There is also the question of whether Buttigieg has strong enough appeal with voters of color to be the party’s standardbearer. As mayor, Buttigieg has grappled with thorny issues of race and social justice, following the police shooting this summer of a 54-year-old African-American man in South Bend. Maximizing turnout among black voters, in particular, is a priority for Democrats in 2020.
Whether Patrick can gain traction by positioning himself as a unifying force in the mold of Obama remains to be seen. Pollsters note that average Democratic voters have consistently said they are extremely happy with the field of candidates, and that any suggestion that there is a need for another, supposedly-better option is not supported by the data.
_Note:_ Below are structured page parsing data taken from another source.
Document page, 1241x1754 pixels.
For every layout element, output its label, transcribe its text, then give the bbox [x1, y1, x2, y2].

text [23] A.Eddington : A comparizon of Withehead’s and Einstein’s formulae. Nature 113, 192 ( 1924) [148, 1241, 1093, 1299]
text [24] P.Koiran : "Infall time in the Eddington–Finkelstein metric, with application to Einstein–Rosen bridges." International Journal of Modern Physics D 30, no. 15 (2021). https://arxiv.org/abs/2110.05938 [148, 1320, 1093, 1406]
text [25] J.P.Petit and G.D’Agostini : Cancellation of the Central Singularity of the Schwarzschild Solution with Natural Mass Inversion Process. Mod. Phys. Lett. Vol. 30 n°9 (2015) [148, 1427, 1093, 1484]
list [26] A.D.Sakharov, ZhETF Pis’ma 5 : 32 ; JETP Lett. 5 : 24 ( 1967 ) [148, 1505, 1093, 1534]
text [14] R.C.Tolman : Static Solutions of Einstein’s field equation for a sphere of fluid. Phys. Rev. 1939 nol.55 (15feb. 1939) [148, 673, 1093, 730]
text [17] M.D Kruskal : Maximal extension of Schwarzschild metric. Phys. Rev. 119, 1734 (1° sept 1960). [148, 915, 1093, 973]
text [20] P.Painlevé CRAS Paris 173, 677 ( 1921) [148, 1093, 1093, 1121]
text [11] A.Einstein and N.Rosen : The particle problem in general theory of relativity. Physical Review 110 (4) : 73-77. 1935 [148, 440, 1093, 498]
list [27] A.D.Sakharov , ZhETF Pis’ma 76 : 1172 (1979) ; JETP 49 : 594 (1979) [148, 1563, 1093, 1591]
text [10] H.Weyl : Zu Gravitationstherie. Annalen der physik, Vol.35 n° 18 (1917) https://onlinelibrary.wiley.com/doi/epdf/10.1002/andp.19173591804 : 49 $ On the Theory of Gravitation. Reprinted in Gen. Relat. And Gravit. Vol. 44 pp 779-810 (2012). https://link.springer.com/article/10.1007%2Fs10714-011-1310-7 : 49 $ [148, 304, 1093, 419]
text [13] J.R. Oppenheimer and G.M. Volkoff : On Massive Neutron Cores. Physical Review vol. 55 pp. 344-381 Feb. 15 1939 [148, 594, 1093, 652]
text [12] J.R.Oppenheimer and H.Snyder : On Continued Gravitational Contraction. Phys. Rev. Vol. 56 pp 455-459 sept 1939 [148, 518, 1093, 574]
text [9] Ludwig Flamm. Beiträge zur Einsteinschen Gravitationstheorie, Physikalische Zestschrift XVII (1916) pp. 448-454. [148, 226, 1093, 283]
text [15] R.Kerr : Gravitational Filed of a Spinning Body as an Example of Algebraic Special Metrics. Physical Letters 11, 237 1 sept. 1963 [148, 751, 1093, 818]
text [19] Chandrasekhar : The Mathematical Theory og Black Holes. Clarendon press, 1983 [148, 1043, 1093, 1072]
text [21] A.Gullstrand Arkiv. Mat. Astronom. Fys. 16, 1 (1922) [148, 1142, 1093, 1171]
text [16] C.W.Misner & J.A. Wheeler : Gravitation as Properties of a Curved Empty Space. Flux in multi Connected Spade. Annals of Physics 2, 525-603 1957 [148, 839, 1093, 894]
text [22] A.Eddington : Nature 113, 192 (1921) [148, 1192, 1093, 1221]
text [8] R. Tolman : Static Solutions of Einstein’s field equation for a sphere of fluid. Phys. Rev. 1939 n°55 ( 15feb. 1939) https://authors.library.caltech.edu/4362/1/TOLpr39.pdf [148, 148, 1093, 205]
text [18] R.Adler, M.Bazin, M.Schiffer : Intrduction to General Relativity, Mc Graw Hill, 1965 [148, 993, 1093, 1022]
Patrick’s resurgent interest in the job may best be explained by the notion that there’s something in the water in Massachusetts. The self-styled “cradle of liberty” and “hub of the universe” routinely churns out elected officials who look in the mirror and see a president smiling back at them, including not only Romney and Warren, but also John Kerry, Michael Dukakis, Bill Weld, Paul Tsongas, and Teddy Kennedy.
Of course, it has been 60 years since a Massachusetts politician went the distance. He, too, was a liberal with a Keynesian streak though, politically, it was a much different time. For Deval Patrick, the test will be whether there are enough Democratic primary voters who want to see Trump out of the White House, but also want a moderate, business-oriented, Rotary-Club approach to what comes next.